Job item: Every entry below is to be copied word for word, with its pictures removed.

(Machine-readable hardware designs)
○ ○ ○ ○ ○

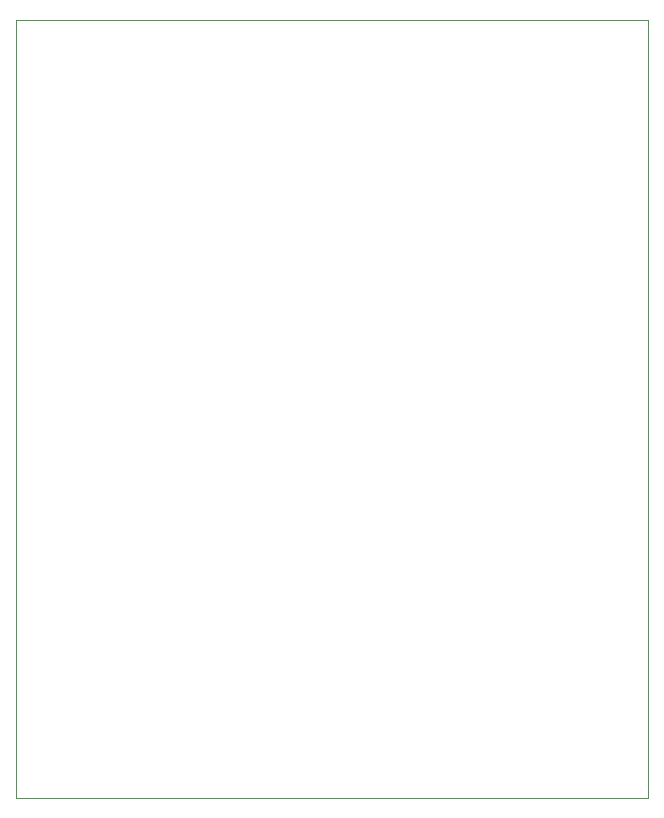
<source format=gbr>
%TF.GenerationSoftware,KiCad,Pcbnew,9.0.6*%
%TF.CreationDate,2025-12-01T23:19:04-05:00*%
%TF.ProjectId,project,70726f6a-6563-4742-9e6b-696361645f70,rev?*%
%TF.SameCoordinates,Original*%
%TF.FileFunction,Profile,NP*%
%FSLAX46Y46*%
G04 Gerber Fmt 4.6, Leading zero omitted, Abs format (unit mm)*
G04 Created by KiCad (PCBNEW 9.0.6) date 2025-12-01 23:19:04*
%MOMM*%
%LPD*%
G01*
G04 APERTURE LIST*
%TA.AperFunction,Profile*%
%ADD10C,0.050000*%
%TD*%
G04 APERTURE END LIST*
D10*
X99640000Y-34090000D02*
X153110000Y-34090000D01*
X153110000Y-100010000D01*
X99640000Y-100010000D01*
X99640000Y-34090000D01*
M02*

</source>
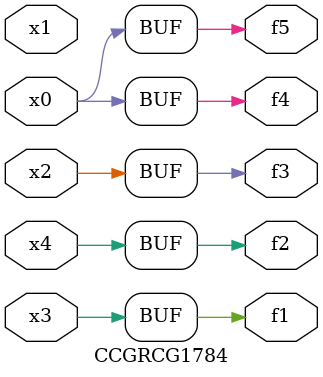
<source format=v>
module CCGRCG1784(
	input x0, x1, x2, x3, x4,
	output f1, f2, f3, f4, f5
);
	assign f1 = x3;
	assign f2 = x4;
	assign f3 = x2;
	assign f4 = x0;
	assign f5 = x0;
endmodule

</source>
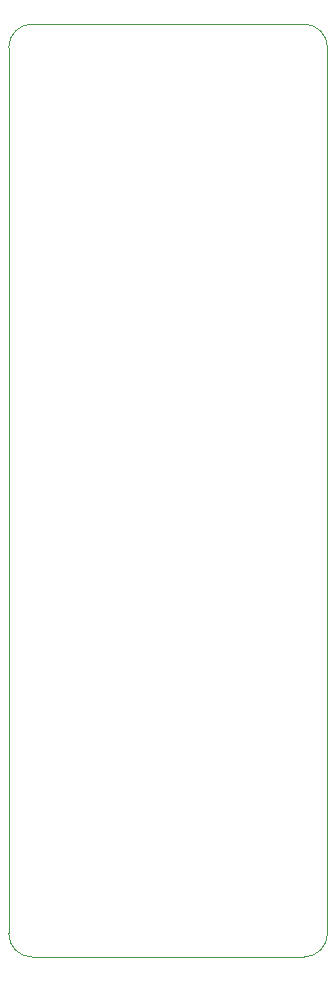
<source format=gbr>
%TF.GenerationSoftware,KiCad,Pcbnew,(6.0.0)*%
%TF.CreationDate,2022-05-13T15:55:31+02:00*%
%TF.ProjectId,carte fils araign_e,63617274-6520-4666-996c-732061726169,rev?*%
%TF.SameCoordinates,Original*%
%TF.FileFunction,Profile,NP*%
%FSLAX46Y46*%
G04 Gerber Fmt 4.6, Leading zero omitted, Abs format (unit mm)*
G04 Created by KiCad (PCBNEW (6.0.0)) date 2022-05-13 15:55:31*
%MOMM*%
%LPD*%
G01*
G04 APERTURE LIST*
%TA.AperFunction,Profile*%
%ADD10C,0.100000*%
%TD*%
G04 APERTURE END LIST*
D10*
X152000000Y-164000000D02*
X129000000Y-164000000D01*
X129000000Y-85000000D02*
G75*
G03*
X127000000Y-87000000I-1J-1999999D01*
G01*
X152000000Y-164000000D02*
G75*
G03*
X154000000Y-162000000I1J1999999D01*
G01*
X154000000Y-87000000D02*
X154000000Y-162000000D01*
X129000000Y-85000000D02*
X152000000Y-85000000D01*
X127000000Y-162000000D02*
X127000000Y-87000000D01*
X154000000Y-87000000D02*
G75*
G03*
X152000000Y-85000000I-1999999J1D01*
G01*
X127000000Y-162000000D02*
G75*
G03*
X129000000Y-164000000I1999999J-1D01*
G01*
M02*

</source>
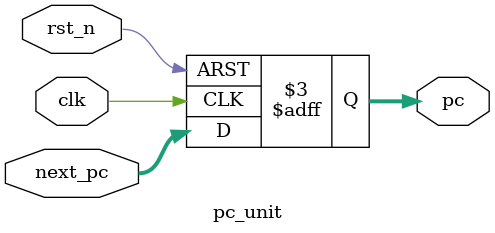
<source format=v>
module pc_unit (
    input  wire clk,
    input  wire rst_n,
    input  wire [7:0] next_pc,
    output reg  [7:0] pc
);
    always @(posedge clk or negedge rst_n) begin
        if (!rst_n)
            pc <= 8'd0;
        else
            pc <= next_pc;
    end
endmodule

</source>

○ ○ ○ ○ ○

Exercise answer:
<source format=gbr>
%TF.GenerationSoftware,KiCad,Pcbnew,9.0.6*%
%TF.CreationDate,2025-12-01T23:19:04-05:00*%
%TF.ProjectId,project,70726f6a-6563-4742-9e6b-696361645f70,rev?*%
%TF.SameCoordinates,Original*%
%TF.FileFunction,Profile,NP*%
%FSLAX46Y46*%
G04 Gerber Fmt 4.6, Leading zero omitted, Abs format (unit mm)*
G04 Created by KiCad (PCBNEW 9.0.6) date 2025-12-01 23:19:04*
%MOMM*%
%LPD*%
G01*
G04 APERTURE LIST*
%TA.AperFunction,Profile*%
%ADD10C,0.050000*%
%TD*%
G04 APERTURE END LIST*
D10*
X99640000Y-34090000D02*
X153110000Y-34090000D01*
X153110000Y-100010000D01*
X99640000Y-100010000D01*
X99640000Y-34090000D01*
M02*

</source>
<source format=v>
module CCGRCG1784(
	input x0, x1, x2, x3, x4,
	output f1, f2, f3, f4, f5
);
	assign f1 = x3;
	assign f2 = x4;
	assign f3 = x2;
	assign f4 = x0;
	assign f5 = x0;
endmodule

</source>
<source format=gbr>
%TF.GenerationSoftware,KiCad,Pcbnew,(6.0.0)*%
%TF.CreationDate,2022-05-13T15:55:31+02:00*%
%TF.ProjectId,carte fils araign_e,63617274-6520-4666-996c-732061726169,rev?*%
%TF.SameCoordinates,Original*%
%TF.FileFunction,Profile,NP*%
%FSLAX46Y46*%
G04 Gerber Fmt 4.6, Leading zero omitted, Abs format (unit mm)*
G04 Created by KiCad (PCBNEW (6.0.0)) date 2022-05-13 15:55:31*
%MOMM*%
%LPD*%
G01*
G04 APERTURE LIST*
%TA.AperFunction,Profile*%
%ADD10C,0.100000*%
%TD*%
G04 APERTURE END LIST*
D10*
X152000000Y-164000000D02*
X129000000Y-164000000D01*
X129000000Y-85000000D02*
G75*
G03*
X127000000Y-87000000I-1J-1999999D01*
G01*
X152000000Y-164000000D02*
G75*
G03*
X154000000Y-162000000I1J1999999D01*
G01*
X154000000Y-87000000D02*
X154000000Y-162000000D01*
X129000000Y-85000000D02*
X152000000Y-85000000D01*
X127000000Y-162000000D02*
X127000000Y-87000000D01*
X154000000Y-87000000D02*
G75*
G03*
X152000000Y-85000000I-1999999J1D01*
G01*
X127000000Y-162000000D02*
G75*
G03*
X129000000Y-164000000I1999999J-1D01*
G01*
M02*

</source>
<source format=v>
module pc_unit (
    input  wire clk,
    input  wire rst_n,
    input  wire [7:0] next_pc,
    output reg  [7:0] pc
);
    always @(posedge clk or negedge rst_n) begin
        if (!rst_n)
            pc <= 8'd0;
        else
            pc <= next_pc;
    end
endmodule

</source>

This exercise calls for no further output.